Reactive follicular hyperplasia is seen in viral and bacterial infections and autoimmune diseases.
Granulomatous inflammation is a feature in mycobacterial tuberculosis, fungal infection, cat scratch disease, lymphogranuloma venerium, tularemia, and yersinia.[7]
Necrotizing non-granulomatous lymphadenitis is present in Kikuchi-Fujimoto disease and systemic lupus erythematosus.
A pattern-based approach serves for the initial histological assessment of lymphomas.
Large nodules are usually seen in nodular sclerosis Hodgkin lymphoma, lymphocyte-predominant Hodgkin lymphoma, progressive transformation of germinal centers, and follicular lymphoma.
Small to medium-sized nodules occur in follicular lymphoma, reacted follicular hyperplasia, mantle cell lymphoma, and marginal zone lymphoma.
Diffuse effacement by small lymphocytes is present in small cell lymphoma, diffuse follicular lymphoma, extranodal marginal B cell lymphoma.
Electron microscopic studies of the lymph node have shown as extremely complex cortical capillary network proving that the lymph nodes filtering function. It has also been shown to become more intricate in response to antigenic stimulation.[8]
Lymph derives from interstitial space fluid. The lymphatic channels carry it to lymph nodes along with all kinds of exogenous and endogenous antigens and antigen-presenting cells. Antigen-presenting cells include dendritic cells, macrophages, and B lymphocytes. The antigen is processed and linked to major histocompatibility complexes (MHC) to stably export them to the cell surface for presentation to CD 4+ helper and CD 8+ killer T lymphocytes. CD 4+ helper T cells bind to and activate B cells that turn into mature plasma cells that secrete antibodies that fight infection.[9] Natural killer and cytotoxic CD8+ T-cell kill infected cells by releasing cytotoxic granules and cytokines.
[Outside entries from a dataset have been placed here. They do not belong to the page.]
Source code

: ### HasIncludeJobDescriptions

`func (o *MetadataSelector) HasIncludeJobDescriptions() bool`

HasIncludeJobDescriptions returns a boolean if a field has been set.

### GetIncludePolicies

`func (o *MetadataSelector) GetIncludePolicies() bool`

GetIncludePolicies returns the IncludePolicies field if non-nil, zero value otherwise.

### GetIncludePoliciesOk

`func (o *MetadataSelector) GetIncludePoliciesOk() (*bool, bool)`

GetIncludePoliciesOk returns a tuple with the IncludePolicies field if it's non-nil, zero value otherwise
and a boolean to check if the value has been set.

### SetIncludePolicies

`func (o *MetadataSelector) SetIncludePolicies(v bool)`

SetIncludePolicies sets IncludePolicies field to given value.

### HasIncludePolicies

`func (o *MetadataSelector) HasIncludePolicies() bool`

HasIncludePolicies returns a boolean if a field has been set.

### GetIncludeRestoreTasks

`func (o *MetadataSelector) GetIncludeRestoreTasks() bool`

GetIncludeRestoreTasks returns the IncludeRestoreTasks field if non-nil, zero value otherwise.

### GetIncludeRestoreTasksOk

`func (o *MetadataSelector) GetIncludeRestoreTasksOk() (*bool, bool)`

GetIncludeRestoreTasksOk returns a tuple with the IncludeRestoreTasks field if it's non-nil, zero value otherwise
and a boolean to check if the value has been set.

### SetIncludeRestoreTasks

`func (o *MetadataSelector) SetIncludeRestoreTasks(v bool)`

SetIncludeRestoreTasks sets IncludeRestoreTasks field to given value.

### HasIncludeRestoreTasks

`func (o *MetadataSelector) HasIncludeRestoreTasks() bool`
Lymph nodes can become enlarged in response to infections. Mycobacterial, fungal infections, and cat-scratch disease produce necrotizing granulomatous inflammation. Viral infections, like infectious mononucleosis, cause reactive lymph node hyperplasia. Autoimmune diseases like rheumatoid arthritis and systemic lupus erythematosus cause reactive follicular hyperplasia. Lymph nodes are one of the first and common sites of metastatic tumors. In such cases, the type, location, size, and the number of lymph nodes involved are the most important prognostic feature that guides management and staging of the tumor.[10] Lymphomas most commonly arise from lymph nodes. Hence, Knowledge of reactive lymphadenopathies is essential to avoid misdiagnosis of lymphoma.